Bivalents arrange themselves on equator. Limbs of the chromosomes are usually short and lie horizontally on equator.

Since there are two centromeres in each bivalent the centromeres of all bivalents produce a double metaphasic plate.

Distribution of bivalents is at random so that the individual paternal and maternal chromosomes can face either of two poles of the spindle.

Each chromosome gets  attached to the spindle pole of its side by chromosomal fibre/tactile fibril which arises in the region of centromere / kinetochore.

Fibres of homologous chromosomes are always in opposite direction.

Anaphase - I

Homologous chromosomes break their connections and separate out and process is known as disjunction.

Separated chromosomes or univalents are also called dyads because each of them consists of two chromatids which lie at an angle to each other.

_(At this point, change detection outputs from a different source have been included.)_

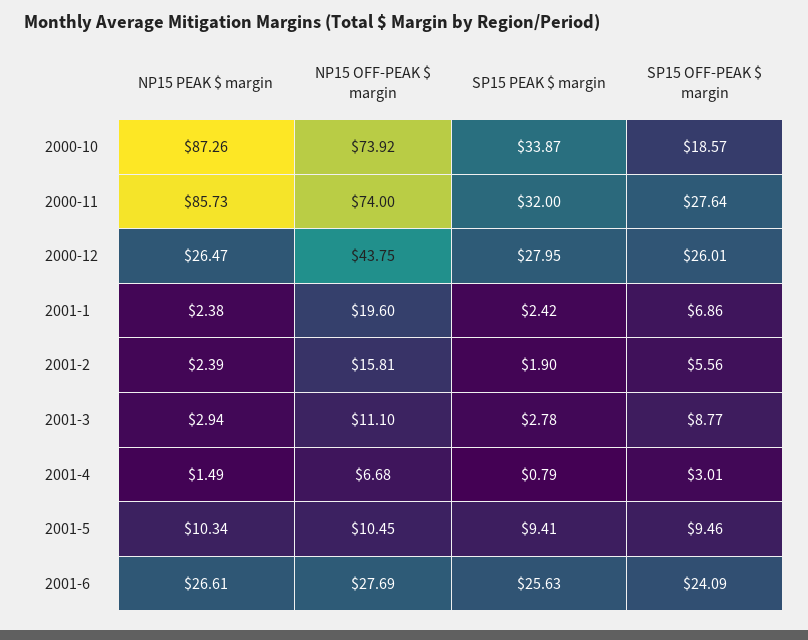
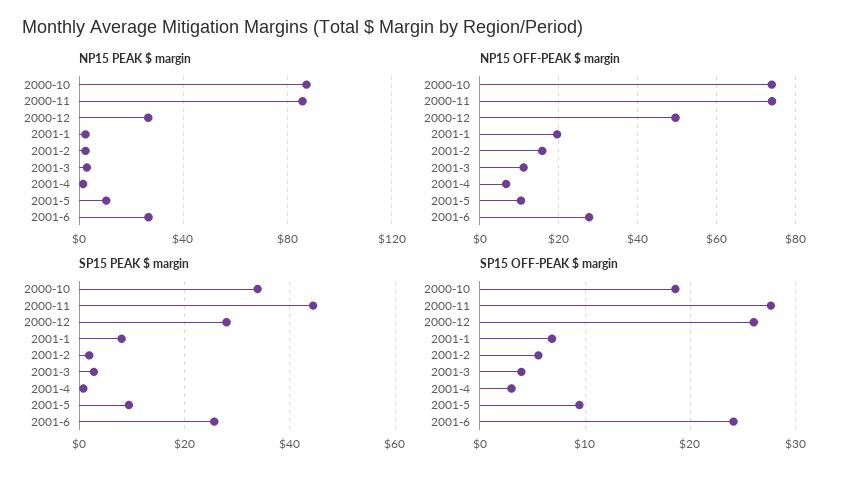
  {
    "NP15 PEAK $ margin": {
      "2000-10": 87.26,
      "2000-11": 85.73,
      "2000-12": 26.47,
      "2001-1": 2.38,
      "2001-2": 2.39,
      "2001-3": 2.94,
      "2001-4": 1.49,
      "2001-5": 10.34,
      "2001-6": 26.61
    },
    "NP15 OFF-PEAK $ margin": {
      "2000-10": 73.92,
      "2000-11": 74,
-     "2000-12": 43.75,
+     "2000-12": 50,
      "2001-1": 19.6,
      "2001-2": 15.81,
      "2001-3": 11.1,
      "2001-4": 6.68,
      "2001-5": 10.45,
      "2001-6": 27.69
    },
    "SP15 PEAK $ margin": {
      "2000-10": 33.87,
-     "2000-11": 32,
+     "2000-11": 44,
      "2000-12": 27.95,
-     "2001-1": 2.42,
+     "2001-1": 8,
      "2001-2": 1.9,
      "2001-3": 2.78,
      "2001-4": 0.79,
      "2001-5": 9.41,
      "2001-6": 25.63
    },
    "SP15 OFF-PEAK $ margin": {
      "2000-10": 18.57,
      "2000-11": 27.64,
      "2000-12": 26.01,
      "2001-1": 6.86,
      "2001-2": 5.56,
-     "2001-3": 8.77,
+     "2001-3": 4,
      "2001-4": 3.01,
      "2001-5": 9.46,
      "2001-6": 24.09
    }
  }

Chromosomes move towards the spindle poles along the path of their tactile fibrils.

At the end two groups of chromosomes are produced, with each group having half the number of chromosomes present in the parent nucleus.

Telophase - I

Polar groups of chromosomes arrange themselves in haploid or dyad nuclei

Chromosomes elongate, nucleolus is formed followed by appearance of nucleoplasm and nuclear envelope.

Elongated chromosomes usually remain straight and do not enter interphase.

In some cases telophase is completely omitted (e.g. trillium) when anaphase chromosomes directly enter the metaphase of homotypic division.

Cytokinesis may or may not follow Meiosis I.